- Lack of really good cases. The Bitfenix Prodigy is worthy of its name, but has serious flaws: it's large enough to be an ATX mid-tower, its PSU bay is ridiculously small, and the loops are entirely unnecessary. Aside from the Prodigy, there are no good Mini-ITX cases. Antec's ISK-300 series has potentially good cooling but is too small to pack any serious graphics firepower, same goes for the Silverstone ML05 and a host of other cases of similar size. The Cooler Master Elite 130 is what the Elite 120 Advanced should have been on release, the Silverstone SG07/08's high cost effectively saddles you with a non-modular PSU, the SG05 has suspect SSD cooling when graphics cards with axial coolers are used (check the AnandTech review), the FT03 Mini has almost no space between the drive tray and the PSU, making cabling a nightmare even with a modular power supply, and no GPU ventilation to speak of, the Lian-Li Q-series mount the power supply in the side, usually resulting in a rat's nest, the Fractal Design Node 304 saddles you with the same small PSU requirement as the Prodigy and removes all forms of cable management, including looping the cables over the PSU, resulting in a rat's nest. Yes, new cases are coming, but that doesn't change the abysmal state of Mini-ITX cases as they are now.
- Lack of expandability on the motherboard. Onboard audio not good enough for you? With Mini-ITX, you either can have integrated graphics and discrete audio, or discrete graphics and integrated audio. No exceptions. Don't mention BTX or DTX, both form factors are deader than disco. The lack of expandability really comes back to haunt you if the onboard audio or the onboard NIC fails. With Micro-ATX and above, you can pay $30 for a budget discrete sound card or NIC card, install, and be back in business after a few days. With Mini-ITX, if either of these happen you are restricted to 1) RMA and wait a general minimum of 2 weeks for a replacement, or 2) shell out up to $200 for an all new motherboard.
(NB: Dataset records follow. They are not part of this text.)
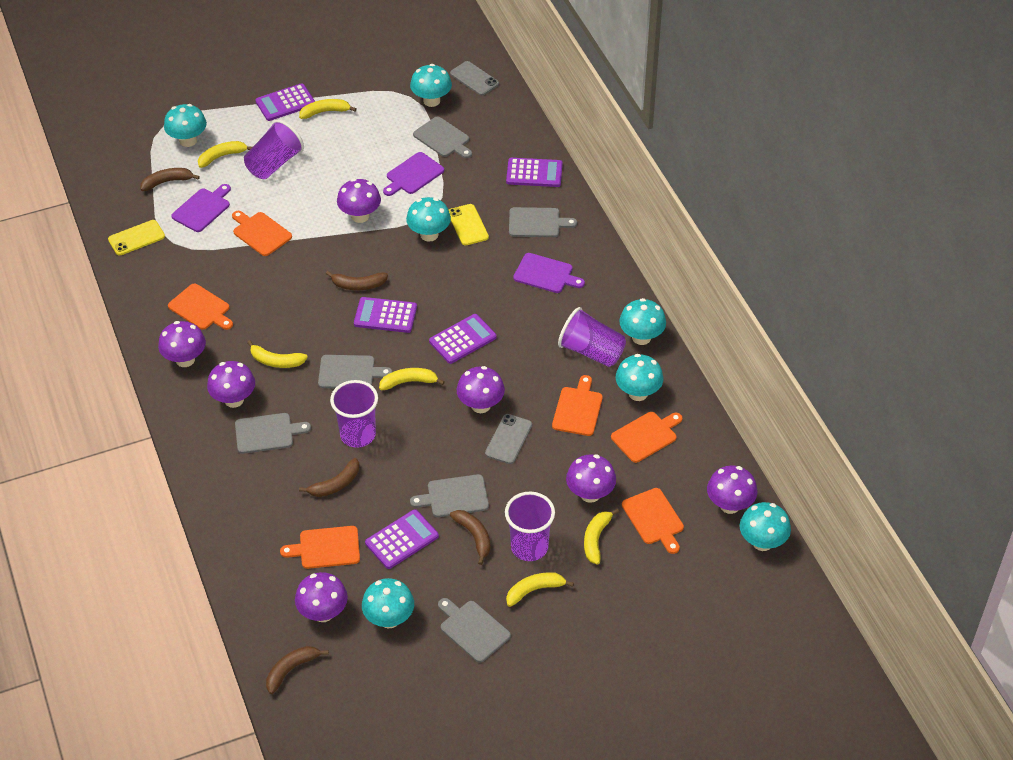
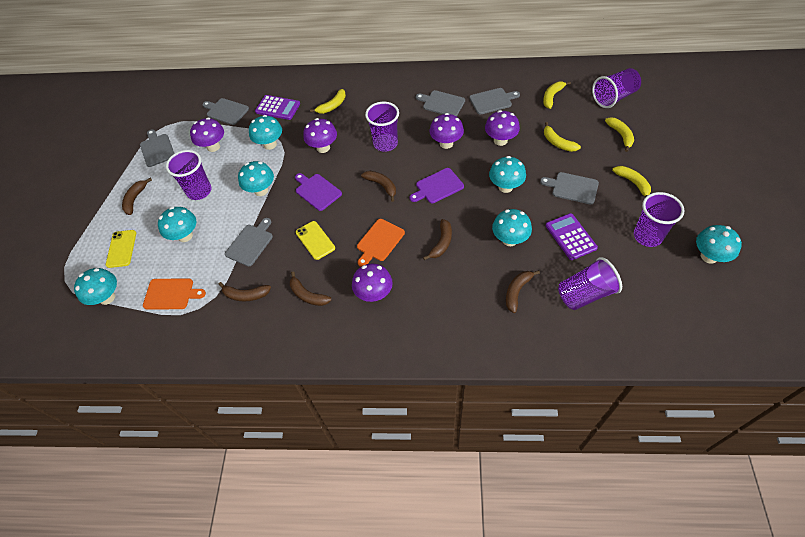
brown banana: 5 -> 6
grey phone: 2 -> 0
orange cutting board: 6 -> 2
purple calculator: 5 -> 2
purple cup: 4 -> 5
purple cutting board: 3 -> 2
purple mushroom: 7 -> 5
yellow banana: 6 -> 5

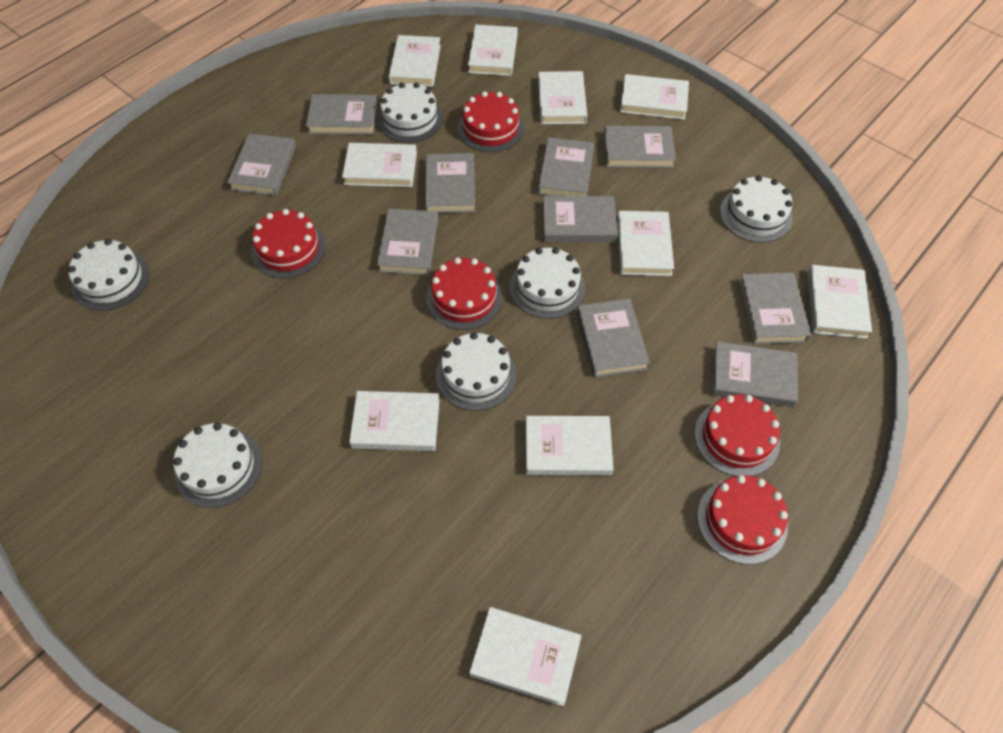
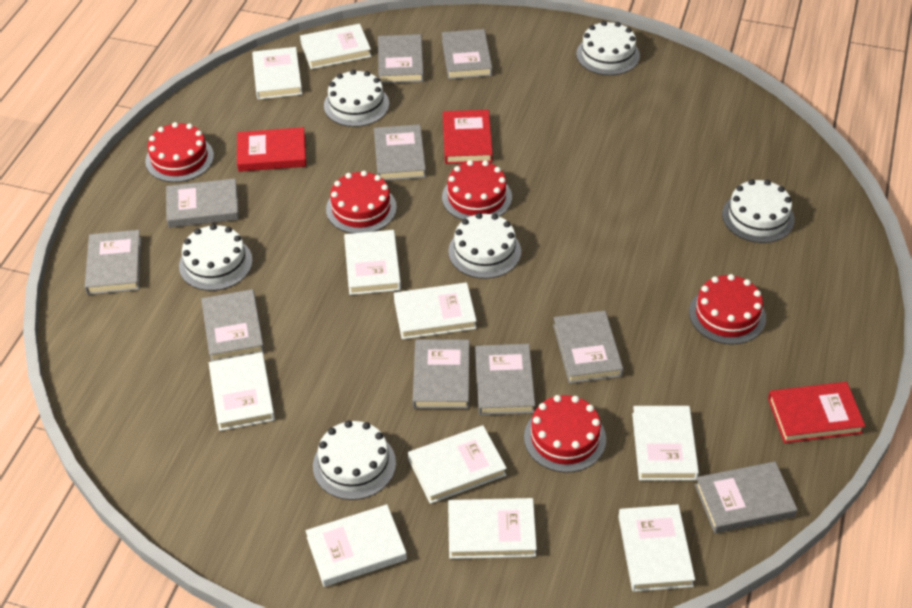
red book: 0 -> 3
Alternatively, you can pay top dollar for a Mini-ITX motherboard with a dual NIC. Mini-ITX effectively tells you "your money or your time". How about neither, and build a Micro-ATX PC in a Cooler Master N200 instead?
- Speaking of onboard audio, onboard audio is another weakness of Mini-ITX. Only the high-end LGA 1150 motherboards have the latest ALC 1150 audio codec, with the LGA 1155 motherboards being restricted to ALC 898, which Tech Report's own testing concluded was outperformed even by the budget ASUS Xonar DG discrete sound card. As for the AMD Mini-ITX motherboards, they're lucky if they even get ALC 898. I'm certain people will say "what about the ASUS Maximus VI Impact?" What about it? It's a niche, high-end product, guaranteed to be out of reach of all but the dedicated gamers.
- The fact that having a motherboard form factor that encourages CLC coolers is going to fracture the community further. Reading the comments on AnandTech's HSF and CLC reviews (and reading topics on this very forum) will demonstrate that a divide is already forming between HSF fanboys and CLC fanboys. With the majority of Mini-ITX motherboards not having room for heavy duty CPU cooling aside from CLCs, if Mini-ITX grows, the divide between the fanboys will only get worse.
For all those who've asked on seeing their ATX mid-tower, "Do I really need a PC this big?" after viewing the alternative you'll be asking instead "Do I really want a PC this small?"